ASSIGNMENT
Search the listing for "been" and copy every line where it appears.
━━ DATA FOR THIS EXERCISE ━━
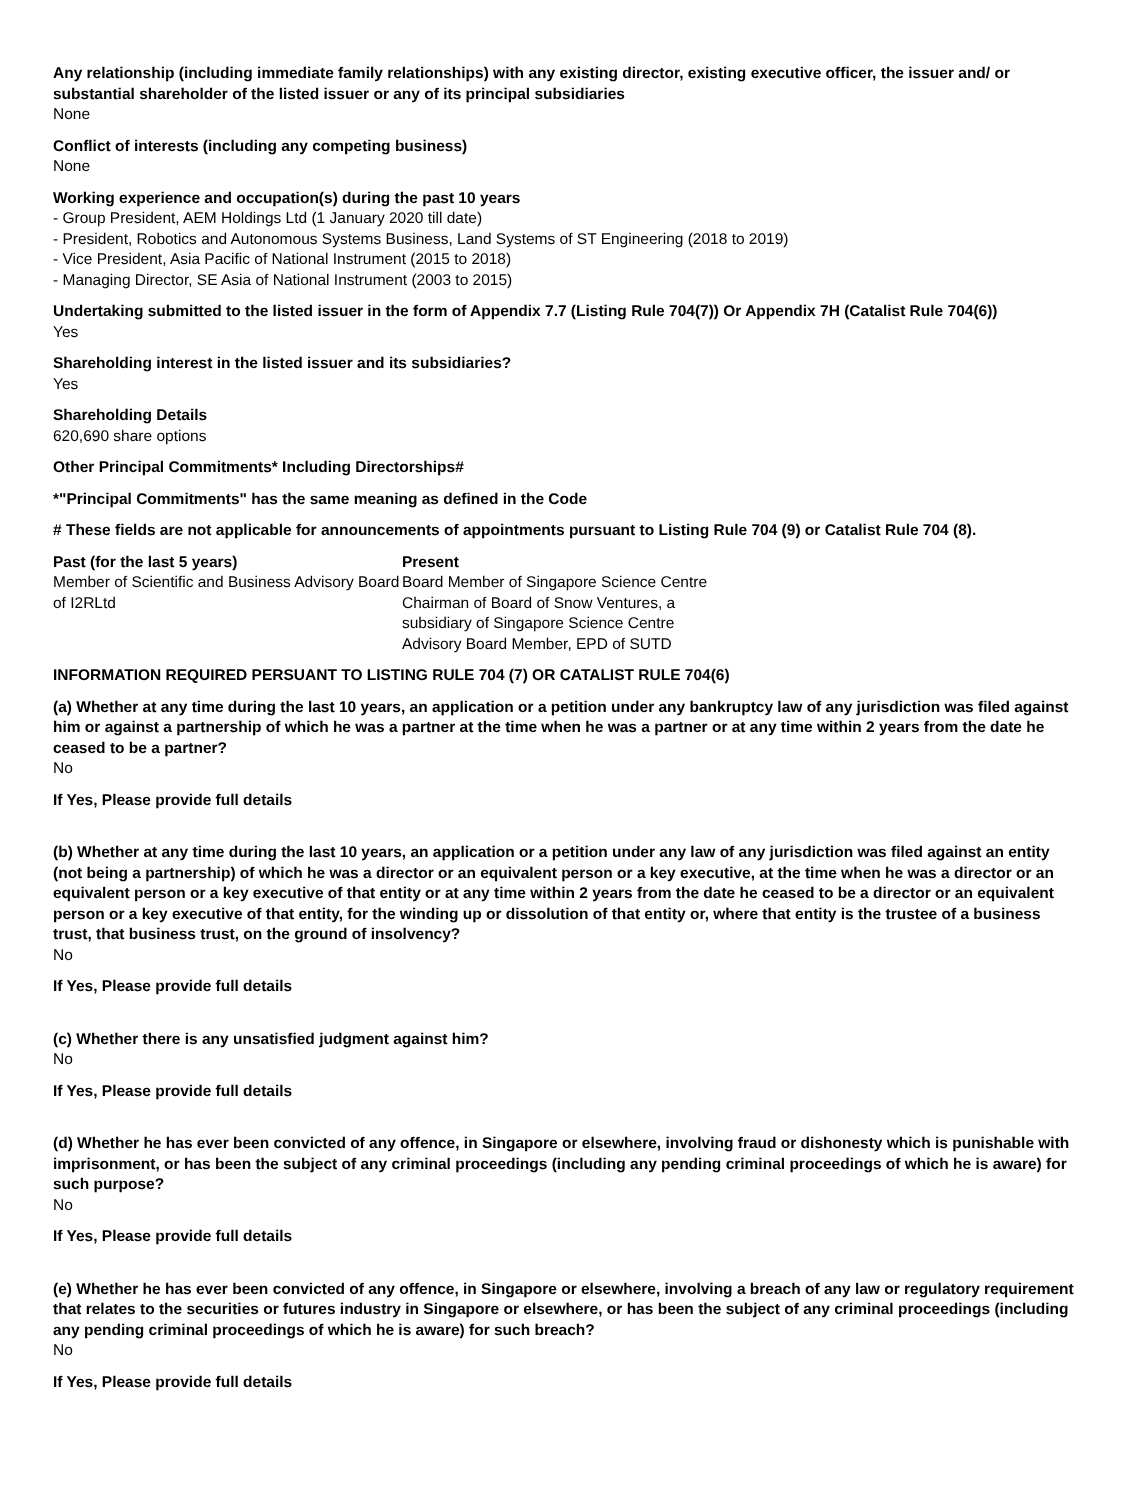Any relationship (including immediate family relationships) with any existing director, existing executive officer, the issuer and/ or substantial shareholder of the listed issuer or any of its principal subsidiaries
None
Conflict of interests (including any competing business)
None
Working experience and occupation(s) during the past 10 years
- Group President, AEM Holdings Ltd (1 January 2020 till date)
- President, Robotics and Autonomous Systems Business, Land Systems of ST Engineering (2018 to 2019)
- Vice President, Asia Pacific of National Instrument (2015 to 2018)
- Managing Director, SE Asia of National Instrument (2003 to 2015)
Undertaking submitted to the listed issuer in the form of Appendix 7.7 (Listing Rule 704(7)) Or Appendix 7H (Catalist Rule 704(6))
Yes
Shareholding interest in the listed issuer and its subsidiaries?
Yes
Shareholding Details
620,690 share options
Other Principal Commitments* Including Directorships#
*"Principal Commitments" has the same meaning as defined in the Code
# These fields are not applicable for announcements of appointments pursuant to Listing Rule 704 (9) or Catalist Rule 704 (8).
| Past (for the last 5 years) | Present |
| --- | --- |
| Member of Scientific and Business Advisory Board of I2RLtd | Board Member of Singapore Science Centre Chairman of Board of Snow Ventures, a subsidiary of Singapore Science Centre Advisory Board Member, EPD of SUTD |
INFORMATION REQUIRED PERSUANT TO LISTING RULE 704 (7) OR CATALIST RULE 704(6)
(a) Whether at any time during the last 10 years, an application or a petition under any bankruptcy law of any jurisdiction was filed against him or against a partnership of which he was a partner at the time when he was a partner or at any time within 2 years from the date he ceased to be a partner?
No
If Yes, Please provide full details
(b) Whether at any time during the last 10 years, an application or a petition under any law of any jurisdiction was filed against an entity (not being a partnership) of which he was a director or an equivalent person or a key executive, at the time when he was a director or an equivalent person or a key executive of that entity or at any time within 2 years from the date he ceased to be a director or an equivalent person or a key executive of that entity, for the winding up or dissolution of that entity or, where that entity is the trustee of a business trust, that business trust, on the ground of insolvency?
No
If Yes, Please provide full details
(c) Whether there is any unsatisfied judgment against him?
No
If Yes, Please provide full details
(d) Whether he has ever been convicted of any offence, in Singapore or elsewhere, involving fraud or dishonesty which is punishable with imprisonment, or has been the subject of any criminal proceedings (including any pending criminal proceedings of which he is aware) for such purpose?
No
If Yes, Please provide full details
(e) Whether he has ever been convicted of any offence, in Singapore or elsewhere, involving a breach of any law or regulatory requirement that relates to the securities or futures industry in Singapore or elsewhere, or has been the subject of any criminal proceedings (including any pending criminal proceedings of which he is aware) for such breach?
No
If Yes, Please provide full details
━━━
ANSWER BELOW
(d) Whether he has ever been convicted of any offence, in Singapore or elsewhere, involving fraud or dishonesty which is punishable with imprisonment, or has been the subject of any criminal proceedings (including any pending criminal proceedings of which he is aware) for such purpose?
(e) Whether he has ever been convicted of any offence, in Singapore or elsewhere, involving a breach of any law or regulatory requirement that relates to the securities or futures industry in Singapore or elsewhere, or has been the subject of any criminal proceedings (including any pending criminal proceedings of which he is aware) for such breach?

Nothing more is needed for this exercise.